When faced with school closures, not all children react the same. Along with its partners, Fondation de France supports those most at risk, so they don’t leave the classroom permanently.
“Not heard from.” According to the French education ministry, during lockdown 8% of students ceased all contact with their teachers and sometimes even with their friends. “But this national average doesn’t reflect the situation in the poorest neighborhoods or in rural areas,” points out Anne Bouvier, head of the Children and Education Program at Fondation de France. “In some middle schools and high schools, teachers note rates of 30 to 40% for ‘invisible’ students, who don’t turn in any homework and are unreachable.” These teens are among those who were already in difficulty. Cramped living quarters and not enough place to study at home, parents who are not able to help their children with homework, lack of computer equipment…for these students, lockdown can increase the risk of leaving school altogether. Meanwhile, the lack of leisure pursuits, sports, cultural activities, etc. can plunge them into a damaging state of listlessness.
Call to arms against the digital divide
Retailers, digital enterprises, nonprofits, foundations…as soon as lockdown was declared, numerous entities highlighted this priority issue. They all mobilized to supply families with laptop computers, essential for following classes remotely. Fondation de France wishes to support this movement, in partnership with other organizations:
- By supporting the Emmaus Connect / Break Poverty Foundation alliance. These two organizations have united to supply computers to 10,000 young people so they can follow their classes online. Fondation de France’s support made it possible to equip 1,000 children. Beyond the Covid crisis, for the next two years the young beneficiaries will receive guidance from students in the Collectif Mentorat, a coalition of eight associations that work to help children and young adults;
- By partnering with Fondation AFNIC, a Fondation de France donor-advised fund, to offer computers to students at a middle school in the Seine-Saint-Denis department. The project involves total of sixty children. Lent to families most in need today, the computers will then be made available to the school once it reopens;
- With Fondation Bettencourt-Schueller, to equip the Maisons d’enfants (Children’s Houses). These organizations house children and teens who have been placed there by the Aide Sociale à l’Enfance (Youth Social Welfare) according to a judge’s order. Normally, they go to school during the week and sometimes visit their families on the weekends. But since mid-March, these establishments have had to deal with lockdown: organize schoolwork, offer leisure activities to keep the children occupied full-time, and compensate for being cut off from the outside world, not to mention the anxiety generated by this crisis for youngsters who are often already fragile. The united commitment of the Fondation Bettencourt-Schueller and Fondation de France made it possible to fund the acquisition of 100 computers and recreational equipment for 28 Children’s Houses run by the Jean Cotxet association.

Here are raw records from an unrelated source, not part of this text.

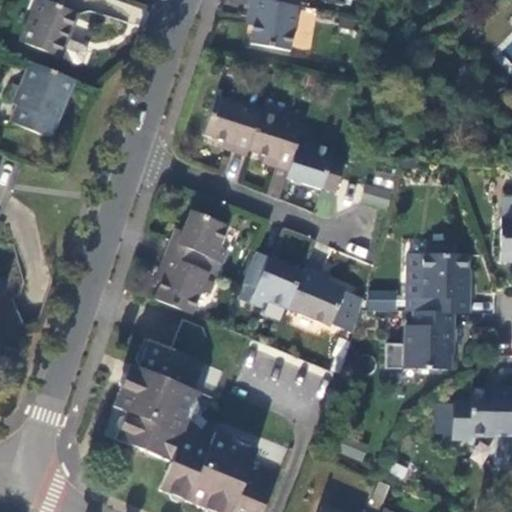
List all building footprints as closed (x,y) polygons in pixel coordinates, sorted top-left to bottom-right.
[(77,14),(42,0),(37,0),(20,42),(77,64),(81,63),(86,51),(84,46),(67,39),(77,14)] [(299,8),(253,0),(250,0),(248,14),(255,16),(250,44),(290,52),(299,8)] [(300,10),(293,47),(307,50),(315,14),(300,10)] [(30,63),(19,89),(24,92),(34,64),(30,63)] [(54,121),(71,80),(34,64),(24,92),(19,89),(12,106),(19,108),(12,125),(49,141),(57,122),(54,121)] [(230,152),(246,156),(247,151),(260,113),(260,112),(216,97),(204,134),(232,145),(230,152)] [(301,133),(302,127),(295,125),(298,117),(288,114),(280,120),(260,113),(247,151),(275,161),(272,168),(287,173),(301,133)] [(287,173),(285,179),(333,196),(343,165),(330,160),(332,153),(313,146),(310,141),(312,136),(301,133),(287,173)] [(389,162),(386,176),(396,179),(399,165),(389,162)] [(391,197),(367,189),(362,205),(386,213),(391,197)] [(169,243),(164,256),(194,269),(200,256),(222,265),(227,254),(222,252),(220,246),(228,228),(190,213),(178,246),(169,243)] [(511,219),(500,220),(501,260),(511,259),(511,219)] [(286,310),(301,273),(255,252),(242,283),(254,289),(248,304),(259,309),(268,302),(286,310)] [(194,269),(164,256),(158,271),(164,275),(154,302),(191,318),(199,298),(209,296),(214,285),(206,282),(209,275),(194,269)] [(469,283),(469,257),(425,256),(411,256),(409,314),(417,314),(432,314),(456,314),(471,315),(472,283),(469,283)] [(330,326),(352,335),(360,313),(363,303),(343,294),(344,292),(315,279),(318,272),(304,266),(301,273),(286,310),(329,328),(330,326)] [(368,312),(395,312),(395,292),(368,292),(368,312)] [(432,314),(417,314),(418,329),(409,329),(408,345),(388,345),(388,370),(408,370),(451,372),(452,346),(454,347),(456,314),(432,314)] [(203,366),(169,352),(146,341),(142,353),(139,351),(134,362),(137,364),(134,370),(132,367),(128,367),(110,410),(124,415),(113,440),(142,452),(169,464),(158,491),(207,511),(261,511),(262,511),(277,475),(251,464),(256,451),(214,434),(209,446),(181,436),(197,395),(191,392),(203,366)] [(511,388),(498,388),(499,390),(472,391),(470,434),(511,436),(511,388)]
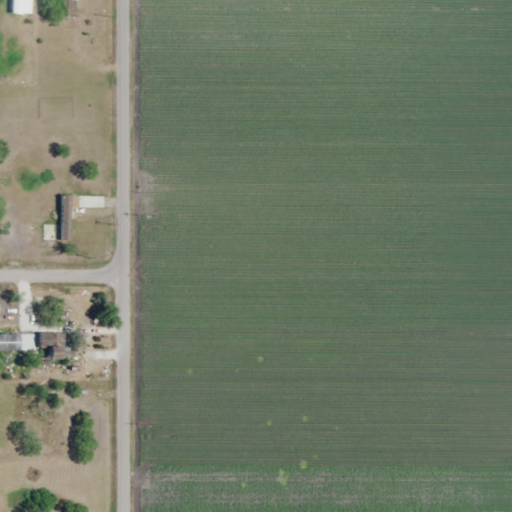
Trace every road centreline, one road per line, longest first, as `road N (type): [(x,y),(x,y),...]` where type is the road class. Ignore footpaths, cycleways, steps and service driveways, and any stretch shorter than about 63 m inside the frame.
road 1 (residential): [(127,0),(128,511)]
road 2 (residential): [(0,272),(128,272)]
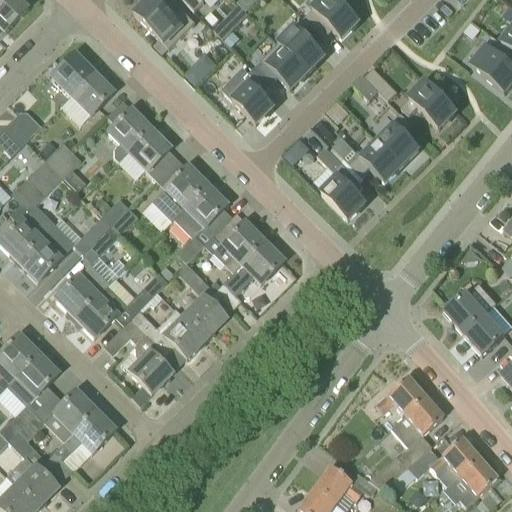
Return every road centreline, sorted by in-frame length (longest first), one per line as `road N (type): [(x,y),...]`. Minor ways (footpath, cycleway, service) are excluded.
road 1 (residential): [(157,442),(330,251)]
road 2 (residential): [(234,511),(383,306)]
road 3 (residential): [(424,0),(246,176)]
road 4 (residential): [(246,176),(79,3)]
road 5 (residential): [(157,442),(0,297)]
road 6 (residential): [(383,306),(511,150)]
road 7 (residential): [(511,455),(383,306)]
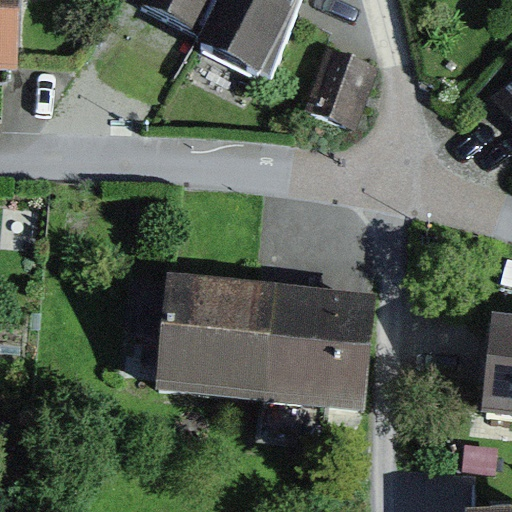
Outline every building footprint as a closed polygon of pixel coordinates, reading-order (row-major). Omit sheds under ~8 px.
[(0,0),(0,89),(10,90),(11,0),(0,0)] [(229,0),(150,0),(143,14),(207,46),(229,0)] [(229,0),(207,46),(200,62),(268,95),(314,0),(229,0)] [(382,88),(329,65),(307,116),(360,139),(382,88)] [(511,106),(500,118),(511,131),(511,106)] [(374,318),(152,298),(142,407),(364,427),(374,318)] [(511,345),(487,343),(477,439),(511,442),(511,345)]
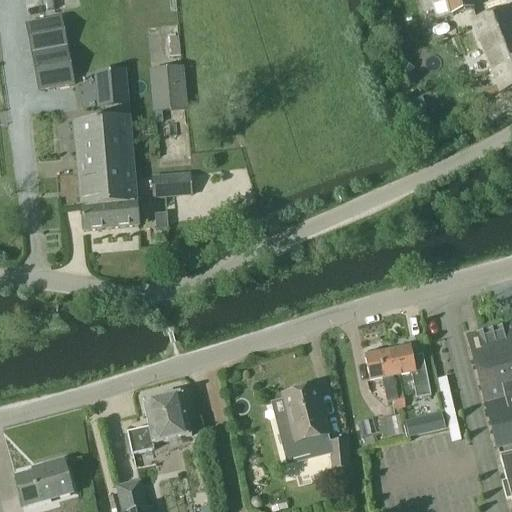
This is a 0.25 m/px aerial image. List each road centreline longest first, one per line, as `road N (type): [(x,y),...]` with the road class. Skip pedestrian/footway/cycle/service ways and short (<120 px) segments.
road 1 (unclassified): [(0,278),(116,293),(198,282),(511,132)]
road 2 (tertiary): [(0,421),(511,268)]
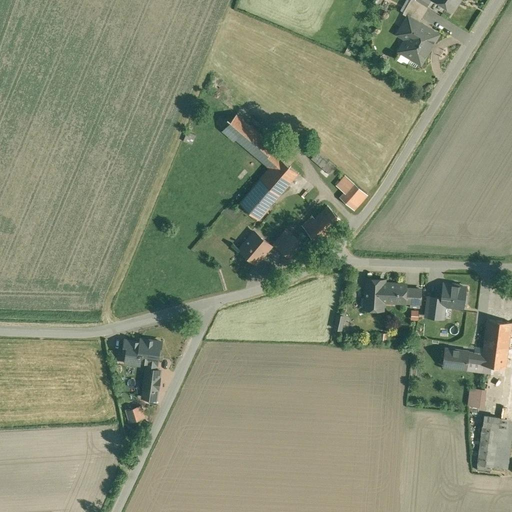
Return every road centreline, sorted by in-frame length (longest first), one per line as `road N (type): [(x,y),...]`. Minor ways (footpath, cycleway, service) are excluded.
road 1 (tertiary): [(334,254),(499,0)]
road 2 (unclassified): [(215,302),(117,511)]
road 3 (tertiary): [(215,302),(85,333),(0,330)]
road 4 (unclassified): [(511,269),(345,263),(334,254)]
road 5 (tertiary): [(334,254),(296,277),(215,302)]
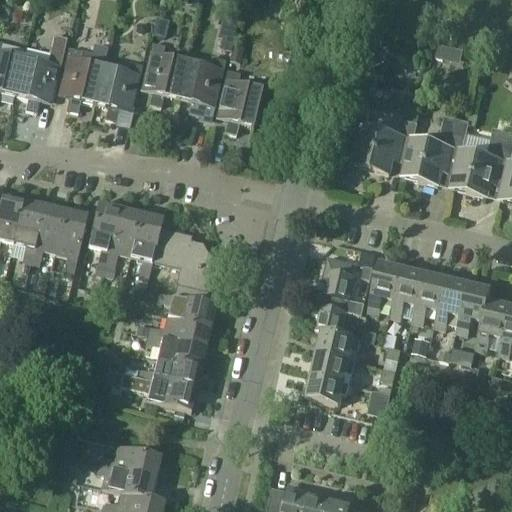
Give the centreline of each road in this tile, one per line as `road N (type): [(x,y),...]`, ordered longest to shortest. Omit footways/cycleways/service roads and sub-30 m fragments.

“All of these projects complement actions taken by public agencies,” notes Anne Bouvier. “Thus, the education ministry has targeted 80 school complexes, and we have made sure to cover other locations. What’s more, in an effort to be both thrifty and environmental, the computers usually come from vendors who sell reconditioned products.”
Children who are ill: a challenge for the educational community – and the therapeutic community
For some children dealing with mental disorders, lockdown means a pause in treatment, with the risk of “decompensation” and regression. To support the educational and therapeutic communities, Fondation de France has heeded the call of the Child and Adolescent Psychiatry department of the Robert Ballanger Hospital in Aubervilliers, in the Seine-Saint-Denis department. With two approaches:
- For young people who are hospitalized, lockdown rules have deprived them of contact with the outside: family visits forbidden, pedagogical activities suspended, etc. What’s more, being sedentary can aggravate their health. Support from Fondation de France made it possible to acquire computer equipment essential to staying in contact with families remotely, or to create a webradio project, or other activities. This support also made it possible to provide sports equipment.
- For young people receiving outpatient treatment (2,800 children and teens), hospital care has been suspended. Fondation de France is helping the department arrange sessions for young people and their parents in video consultations, as well as supplying educational and recreational materials for families most in need. “Another strong point of this project: it incorporates introducing parents to digital applications that develop verbal and psychomotor skills in autistic children,” explains Mélanie Hubault, head of the Young People’s Health Program. “In a peer-to-peer set up, because this training is run by an association of parents of autistic children.”